Disease Information

General Information of the Disease (ID: DIS00115)

• Name: Cerebrovascular disease
• ICD: ICD-11: 8B22

Type(s) of Resistant Mechanism of This Disease

  IDUE: Irregularity in Drug Uptake and Drug Efflux

Drug Resistance Data Categorized by Drug

Approved Drug(s) 1 drug(s) in total

Verapamil

Drug Sensitivity Data Categorized by Their Corresponding Mechanisms

Irregularity in Drug Uptake and Drug Efflux (IDUE)

Key Molecule: ATP-binding cassette sub-family B5 (ABCB5) [1]

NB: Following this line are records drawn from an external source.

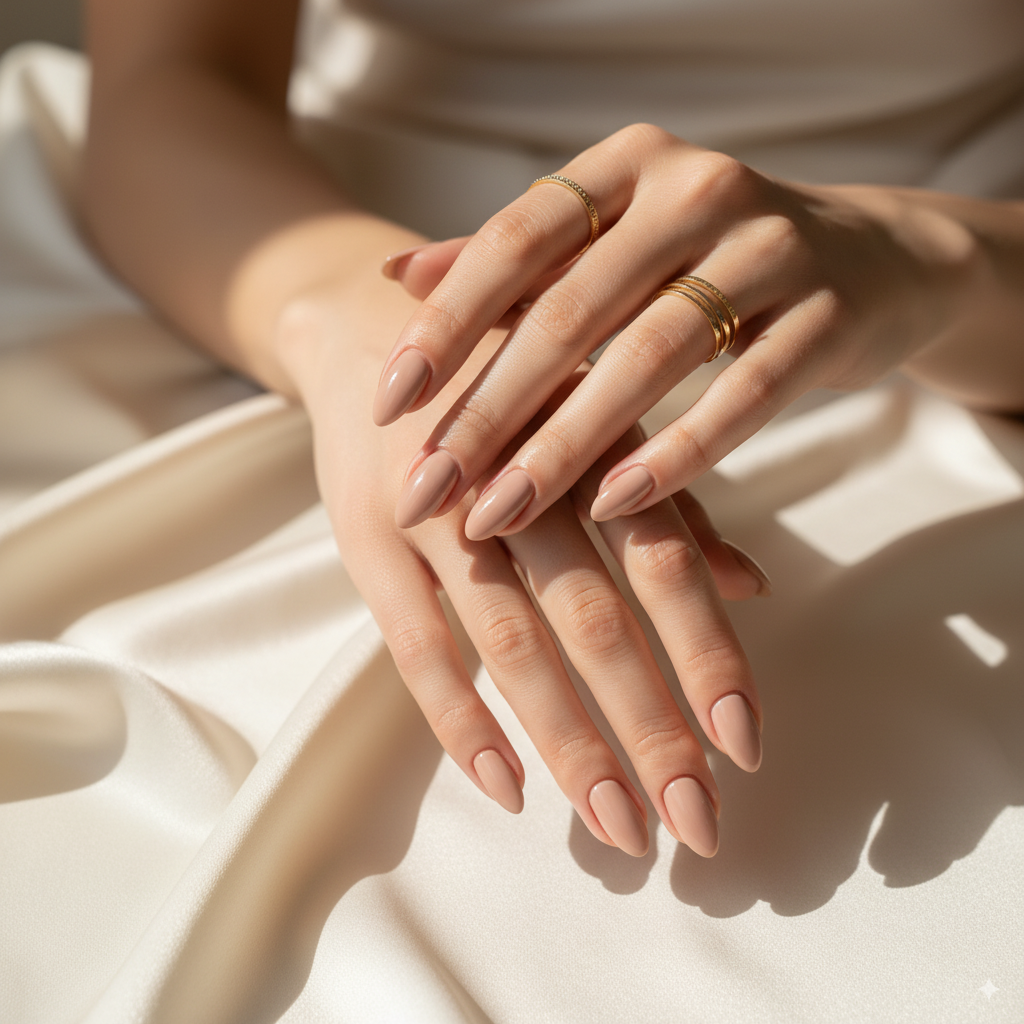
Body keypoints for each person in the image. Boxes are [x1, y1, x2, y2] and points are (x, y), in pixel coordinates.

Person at [80, 0, 1024, 866]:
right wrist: (369, 327)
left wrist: (939, 257)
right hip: (303, 232)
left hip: (925, 322)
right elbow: (170, 79)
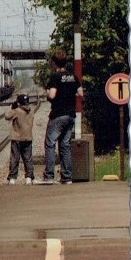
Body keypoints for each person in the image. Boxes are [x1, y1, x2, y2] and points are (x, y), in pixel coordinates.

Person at [41, 49, 83, 184]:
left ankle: (49, 176)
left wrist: (47, 92)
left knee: (50, 144)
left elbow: (52, 95)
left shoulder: (55, 77)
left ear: (54, 63)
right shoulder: (73, 77)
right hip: (71, 116)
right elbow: (80, 94)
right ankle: (67, 177)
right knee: (65, 145)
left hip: (58, 115)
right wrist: (69, 95)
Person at [4, 93, 35, 184]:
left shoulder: (16, 111)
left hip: (17, 138)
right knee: (28, 158)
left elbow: (7, 116)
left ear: (18, 103)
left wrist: (11, 107)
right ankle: (29, 177)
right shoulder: (31, 112)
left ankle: (12, 178)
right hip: (28, 138)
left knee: (14, 157)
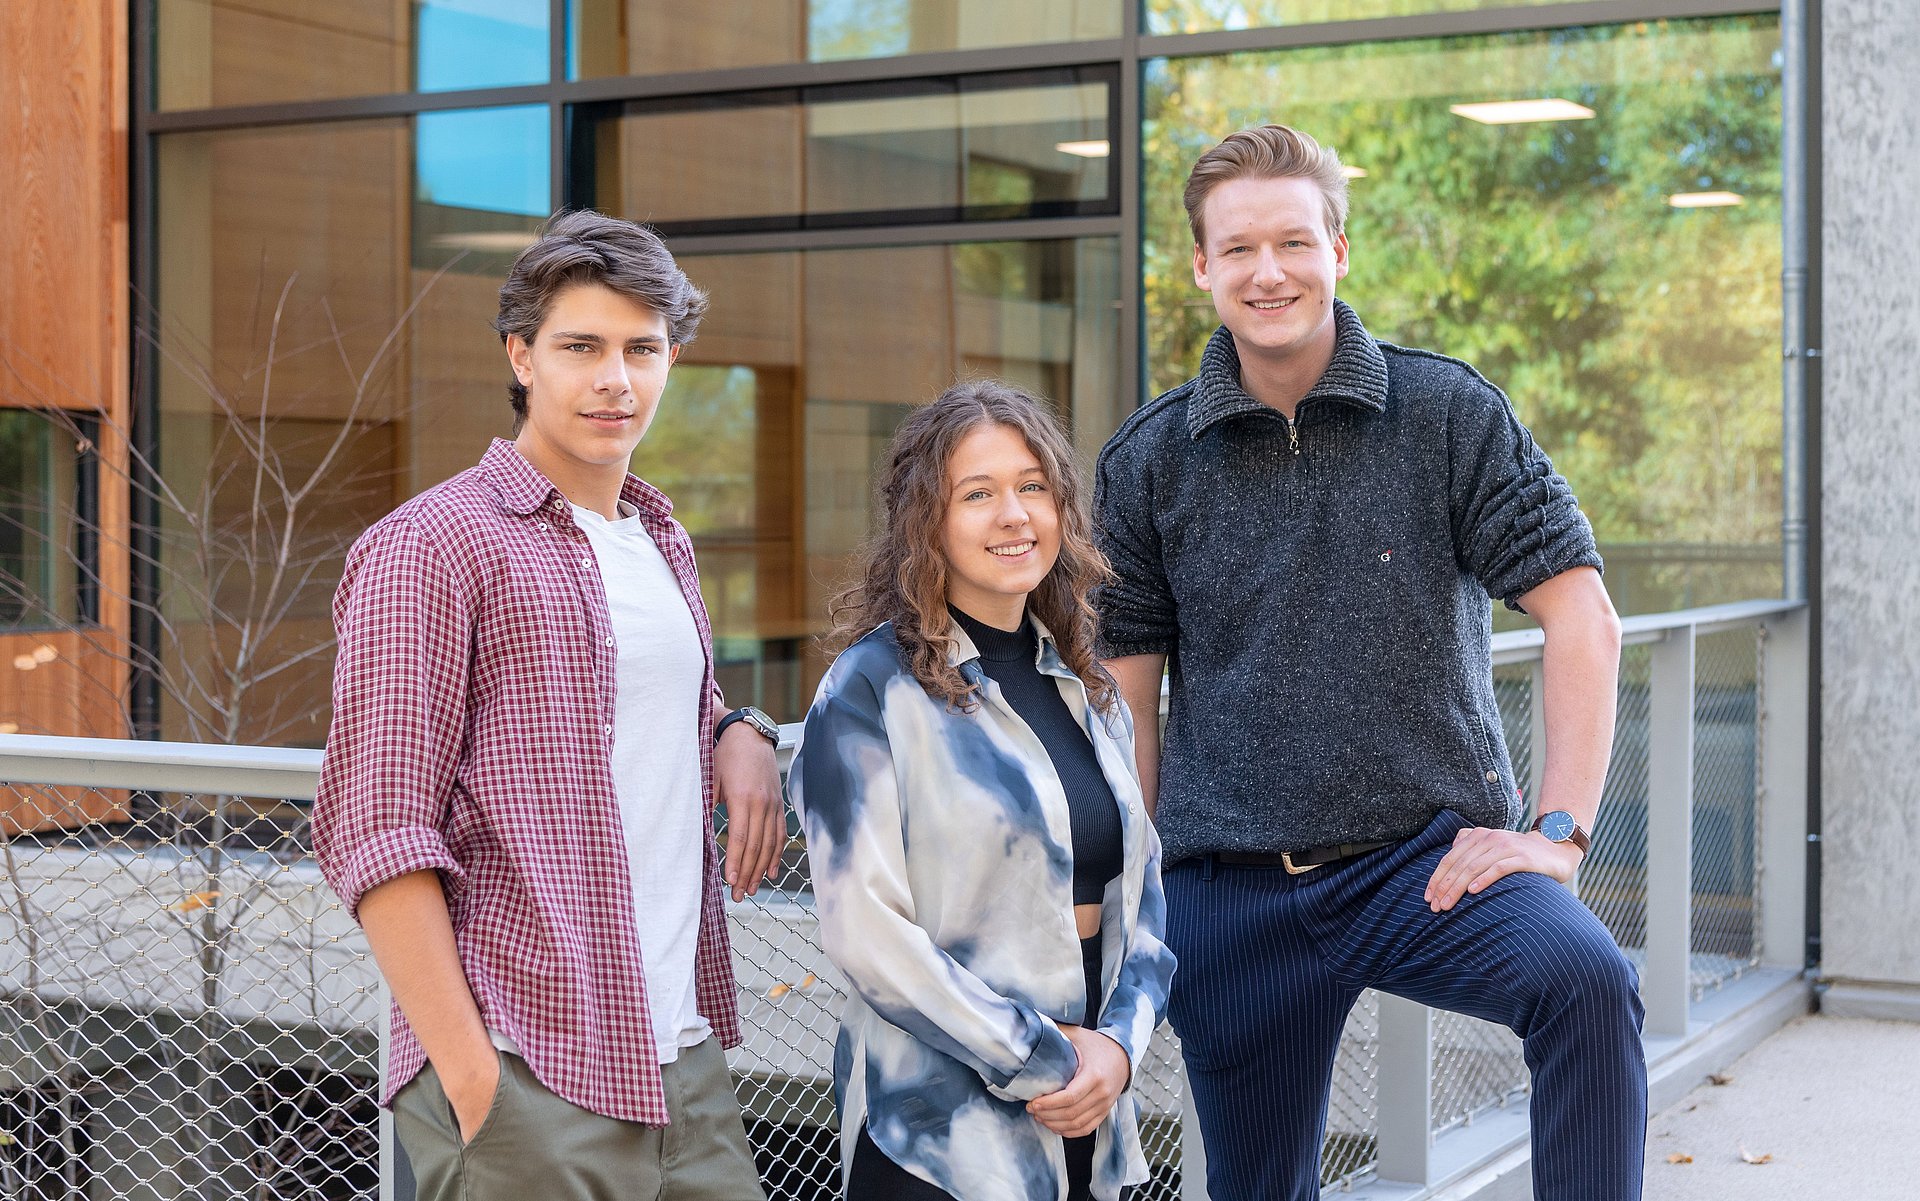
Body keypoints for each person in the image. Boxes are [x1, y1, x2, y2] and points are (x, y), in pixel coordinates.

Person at [1094, 125, 1644, 1200]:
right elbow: (1130, 696)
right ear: (1202, 267)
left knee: (1585, 982)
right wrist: (1142, 891)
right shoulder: (1150, 459)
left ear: (1338, 250)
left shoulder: (1447, 412)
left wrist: (1559, 832)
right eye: (1239, 248)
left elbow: (1586, 621)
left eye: (1295, 241)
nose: (1269, 272)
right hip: (1232, 887)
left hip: (1427, 863)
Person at [312, 209, 783, 1201]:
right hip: (525, 1064)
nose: (616, 378)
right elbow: (375, 827)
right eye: (582, 346)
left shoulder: (660, 536)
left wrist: (737, 730)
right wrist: (474, 1077)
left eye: (642, 349)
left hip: (679, 1055)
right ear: (521, 355)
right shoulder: (431, 547)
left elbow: (639, 718)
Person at [790, 380, 1175, 1201]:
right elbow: (869, 937)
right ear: (926, 521)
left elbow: (1145, 897)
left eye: (1033, 486)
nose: (1014, 514)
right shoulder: (870, 693)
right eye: (978, 493)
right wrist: (1044, 1057)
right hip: (939, 1137)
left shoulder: (1085, 681)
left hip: (1084, 1111)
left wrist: (1117, 1048)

• Sensitive Disease: Cerebrovascular disease [ICD-11: 8B22.0]
• Molecule Alteration: Expression; Down-regulation
• Sensitive Drug: Verapamil
• Experimental Note: Revealed Based on the Cell Line Data
• In Vitro Model: MCF-7/DX1 cells; Breast; Homo sapiens (Human); CVCL_0031
• In Vitro Model: Sf9 cells; Ovary; Homo sapiens (Human); CVCL_0549
• In Vitro Model: HCMEC/D3 cells; Brain; Homo sapiens (Human); CVCL_U985
• In Vivo Model: Male Sprague-Dawley Rats Brain Capillary Isolation; Mus musculus
• Mechanism Description: In P-gp overexpressing cells and in human brain capillary endothelial hCMEC/D3 cells, the dimer with the shortest tether length (QT2C2) was the most potent inhibitor showing >80-fold better inhibition of P-gp-mediated transport than monomeric QT. QT2C2Me2 increased the accumulation of the P-gp substrate verapamil in rat brain in situ three times more than QT.

References

• Ref 1: Reversible dimers of the atypical antipsychotic quetiapine inhibit p-glycoprotein-mediated efflux in vitro with increased binding affinity and in situ at the blood-brain barrier. ACS Chem Neurosci. 2014 Apr 16;5(4):305-17. doi: 10.1021/cn4002329. Epub 2014 Feb 7.